A true story (all the stories I tell on this blog are true – it’s just this makes the story more dramatic) – I was standing in the kitchen washing the dishes last night whilst watching the television.

I find this to be the second most therapeutic place in the World – the first is in the shower (for more information about why we seem to think clearer in certain positions but never at our place of work, read Future Minds.

Anyway, back to washing the dishes, and I saw the new Sony Xperia Play advert shown below.

This got me thinking the same thing as the R&D guys and girls in every handset company in the World – what is the perfect handset/ mobile/ slate device? By perfect, I mean “what device will take over from all the other devices we own?” I remember conversations in the late 1990s when I worked at the Finnish Telco Sonera (for accuracy, I worked at a subsidary called SmartTrust – now part of G&D, however these conversations took place with the parent company) where we discussed more than 100% penetration of handsets in the World (i.e. more active handsets than people).

Why would people want more than one handset? Because you’d have a super smart/ fashionable one in the evening, an email device with QWERTY keyboard during the day, a sporty/ waterproof one on weekends and so on.

I remember hearing that the market research teams at Nokia (despite the recent bad news I’d recommend anyone with any technology interest to visit their amazing corporate headquearters in Finland) kept hearing that their users wanted tiny phones and massive screens; they wanted as few keys as possible and full QWERTY layouts; they wanted the simple, original, ‘flat’ Nokia menu and a gazillion functions on the phone. The users wanted the impossible – mutually exclusive functions.

After I’d finished the washing up (we have a large family and had guests that evening – these things take a while), I sat down and caught up on some recorded TV – Secrets of the Superbrands: Fashion when the penny dropped.

We won’t be able to have a single device because of the following factors:

  1. Fashion – too many of us want the latest new shiny (or distressed as I learned on the Secrets programme) thing, for the sake of having the latest new thing.
  2. Best of breed.
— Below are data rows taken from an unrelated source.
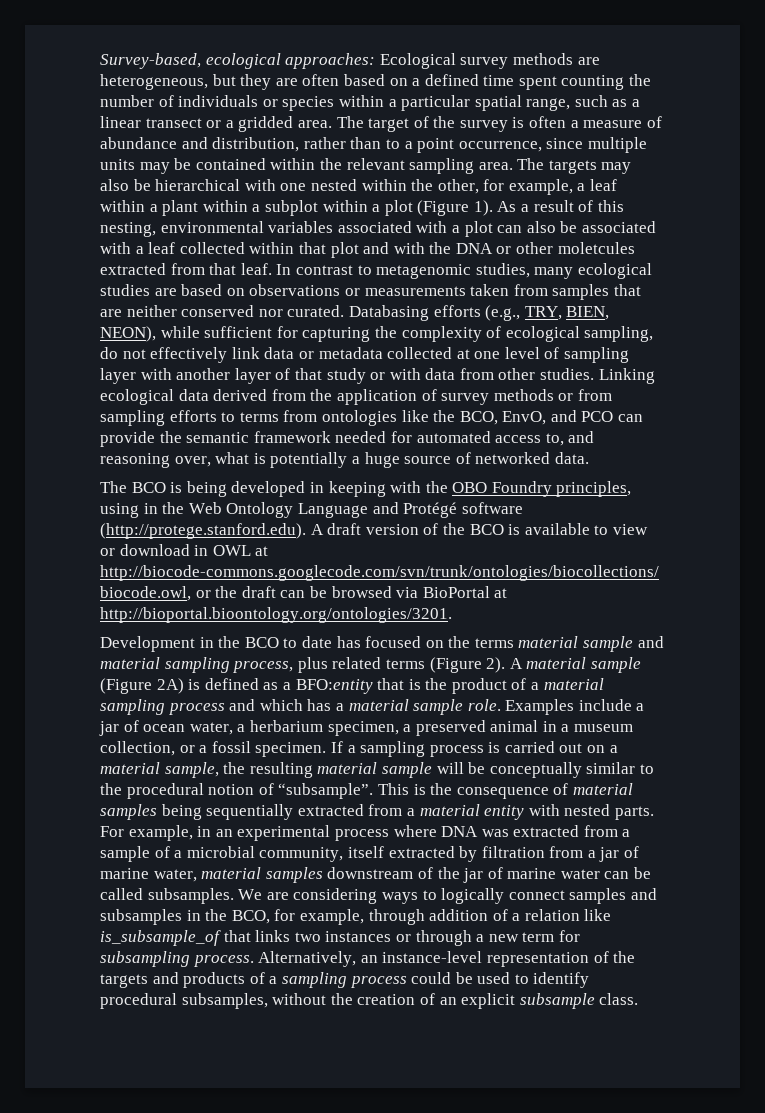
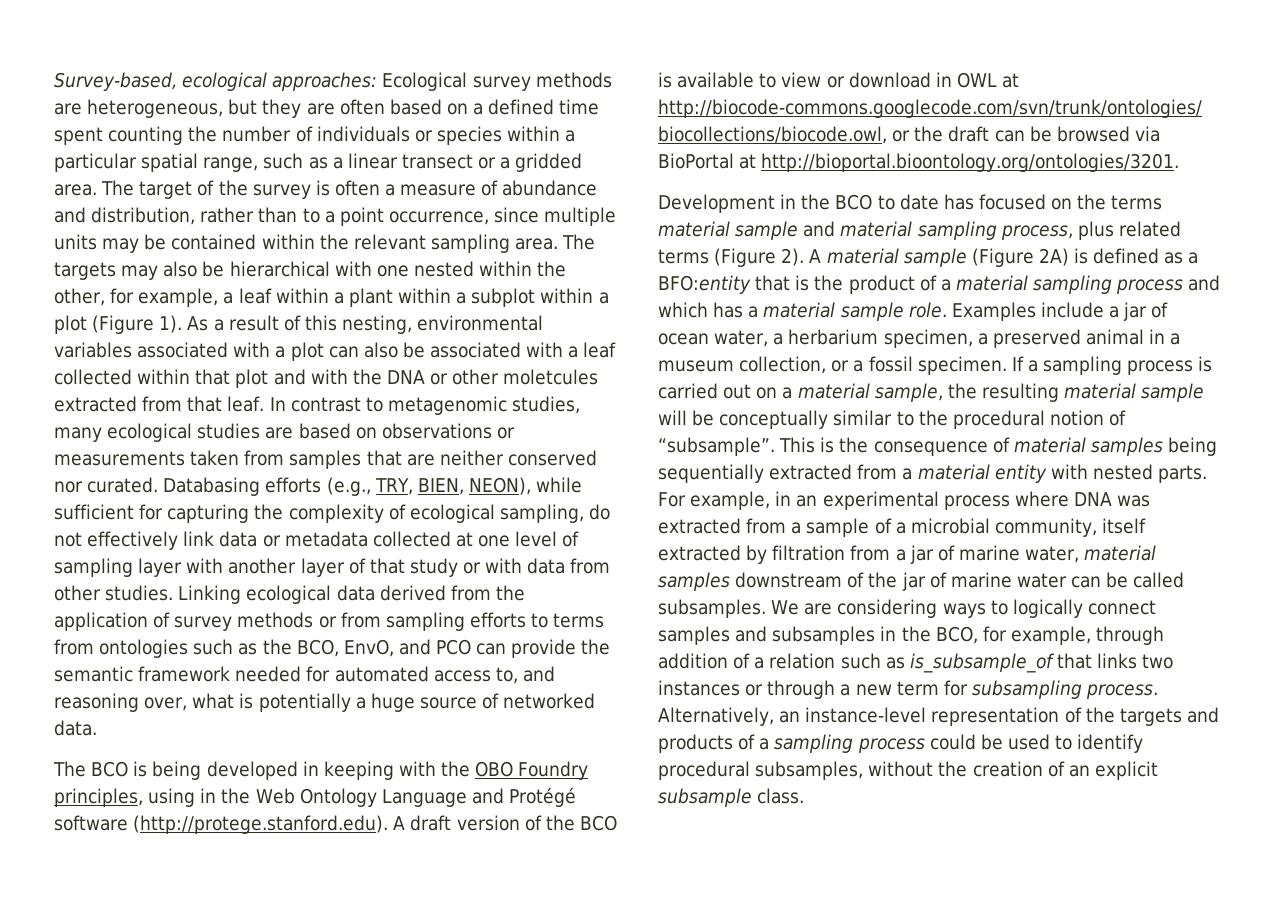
[401,410,429,422] like -> [193,639,258,655] such as
[584,909,612,921] like -> [840,653,905,669] such as

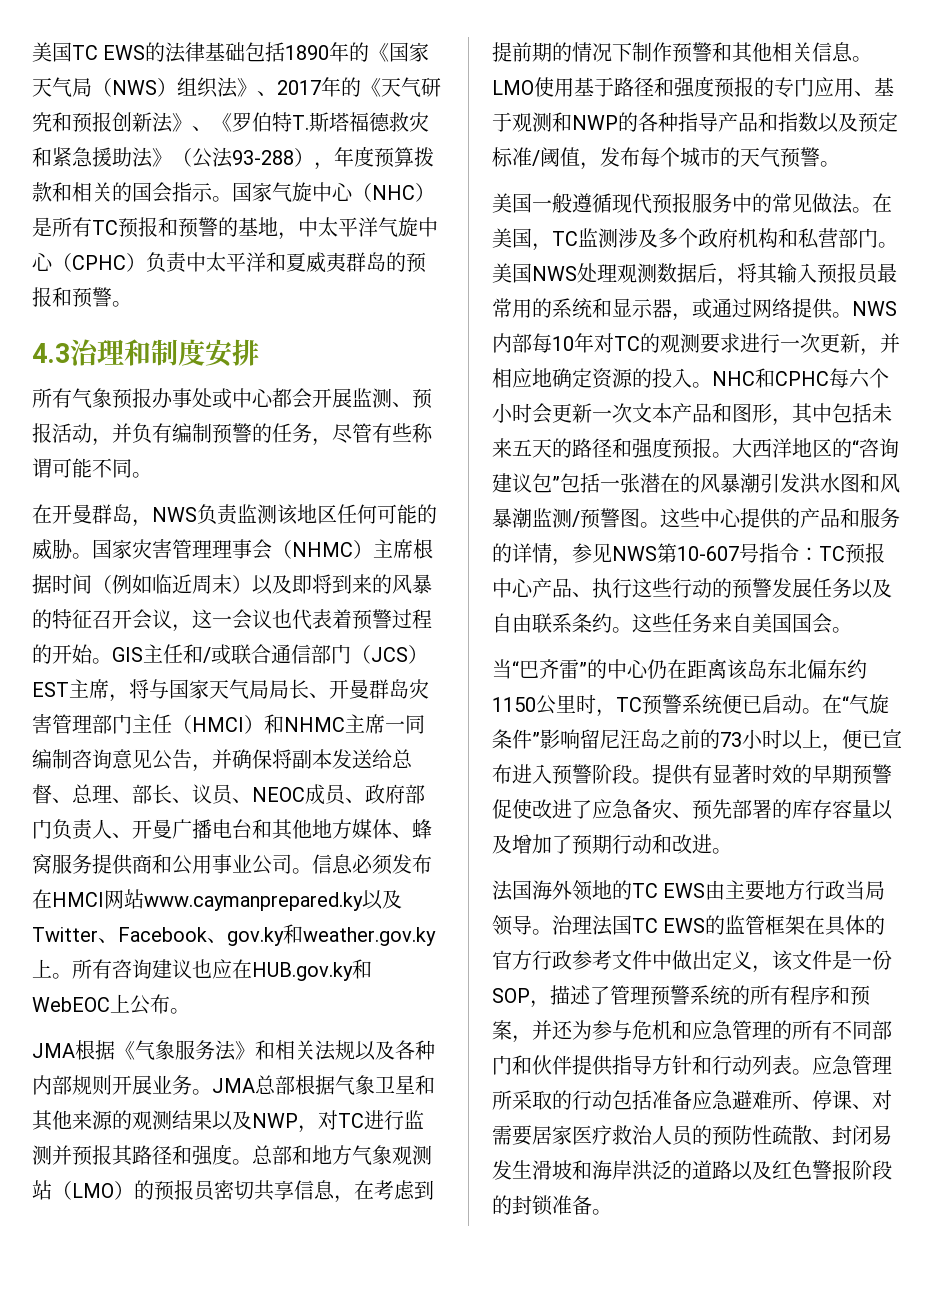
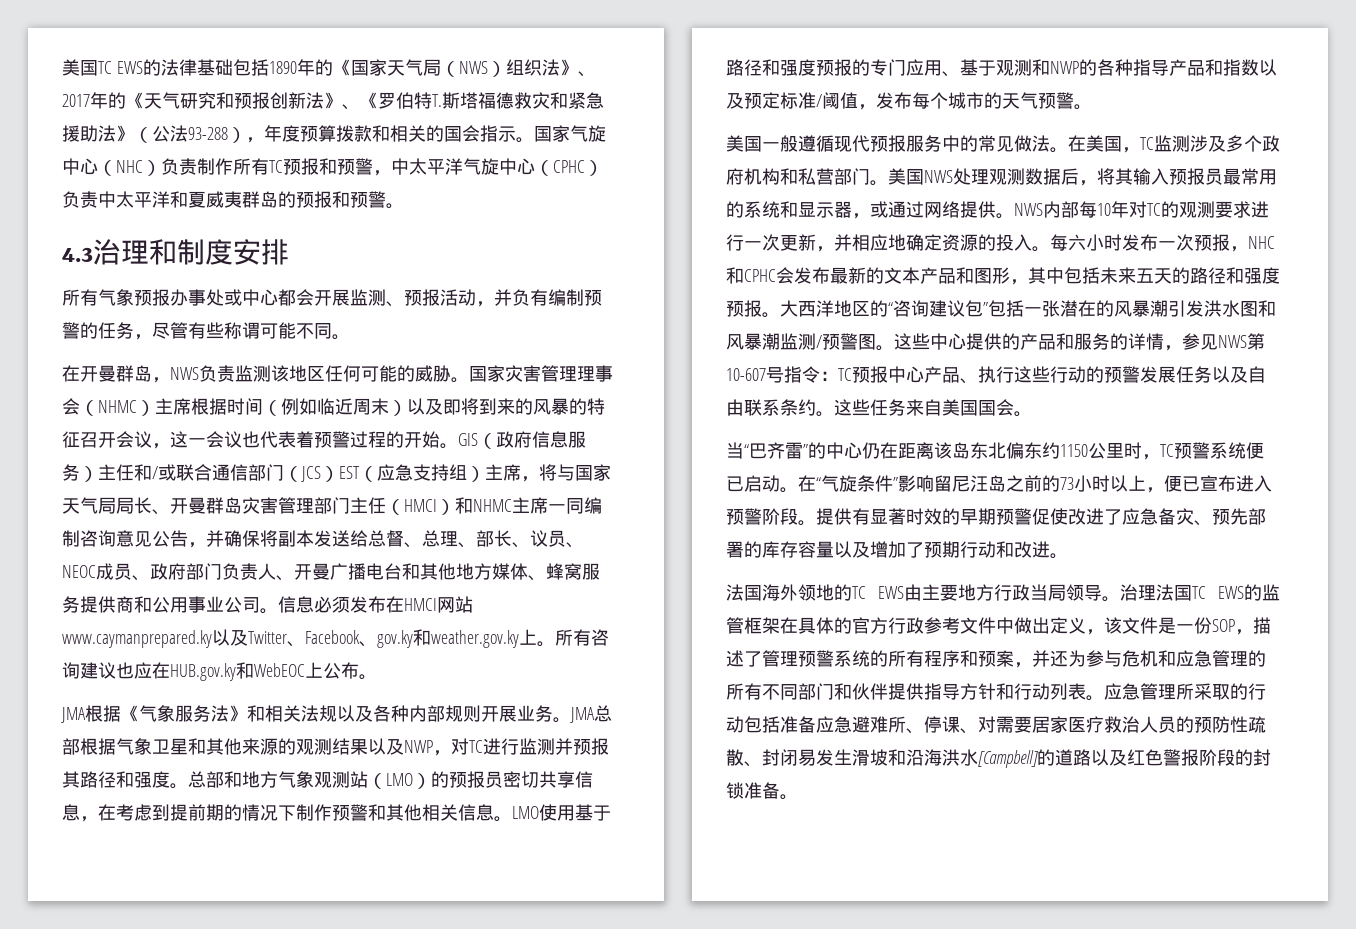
[32,217,52,237] 是 -> [161,158,233,175] 负责制作
[218,217,278,237] 的基地 -> (373, 166) none
(143, 654) none -> [478,431,586,449] [62,464,98,482] （政府信息服务）
(69, 689) none -> [359,464,485,482] （应急支持组）
[712,368,889,388] [492,403,632,424] NHC和CPHC每六个小时会更新一次 -> [1050,234,1275,252] [726,267,884,284] 每六小时发布一次预报，NHC和CPHC会发布最新的
[592,1160,672,1181] 海岸洪泛 -> [906,749,1038,768] 沿海洪水[Campbell]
I use the toaster because it makes the least mess; I use the microwave because it makes hot chocolate quickly and without getting a saucepan dirty; I use the oven to roast chicken because I imagine it’s going to taste nicer than the small microwave/oven (and I’m worried all future hot chocolates will taste a little chicken-ey).
  3. We want change. I like love Dairy Milk. But every so often I’ll have a Flake, or a Twirl or a Wispa. Think of your favourite yet balanced meal – why don’t you have it every night?

And for these reasons I don’t think the single device to take over our wallet, mobile phone, laptop and paper pad is ever going to come along.